Almost half of children with pH1N1 infection had underlying disease; the neurological condition was a separate CFR predictor.

摘要

引言

在阿根廷,甲型H1N1流感大流行导致近10000例确诊病例,对儿科造成了重大影响。

目的

描述经PCR确诊感染甲型H1N1流感的住院儿童的临床和流行病学特征,并分析其致死风险因素。

研究对象与方法

我们在34个中心识别出所有疑似病例(根据卫生部标准),并将2009年4月1日至2009年8月31日期间所有0至18岁的确诊病例纳入一项回顾性队列研究。

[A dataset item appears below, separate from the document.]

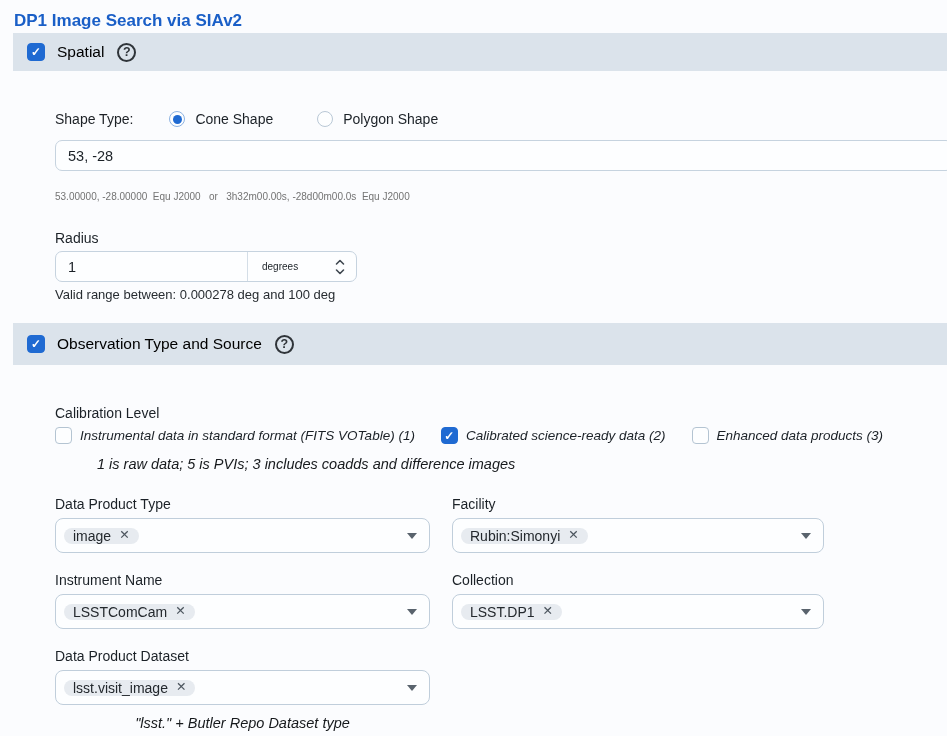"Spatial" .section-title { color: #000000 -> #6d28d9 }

通过RT-PCR方法确诊病毒感染。数据以百分比、平均值、中位数、标准差和范围(四分位间距)适当表示;作为关联度量,采用相对风险(RR)及95%置信区间(95%CI)。进行多因素逻辑回归以确定独立的风险预测因素。

结果

疑似病例总数为2367例;对其中47.8%(n = 1131)进行了PCR检测,甲型H1N1流感阳性率为65.5%(n = 741/1131);男性占57.2%;61.5%年龄小于24个月,中位年龄为14个月(四分位间距6 - 46个月);45.1%有基础疾病;较常见的临床表现为:肺炎(39.7%)和细支气管炎(25.8%);病死率为5.9%(44/741)。死亡风险因素为[RR(95%CI)]:神经疾病[5.00(2.84 - 8.81)]、遗传疾病[3.67(1.58 - 8.52)]、营养不良[3.07(1.46 - 6.48)]和早产[2.28(1.14 - 4.56)]。独立的死亡预测因素:神经疾病[3.84(1.81 - 8.14)]。未观察到年龄、慢性呼吸道疾病、免疫抑制和病毒合并感染与致死率之间存在显著关联。

结论

几乎一半感染甲型H1N1流感的儿童有基础疾病;神经疾病是病死率的一个独立预测因素。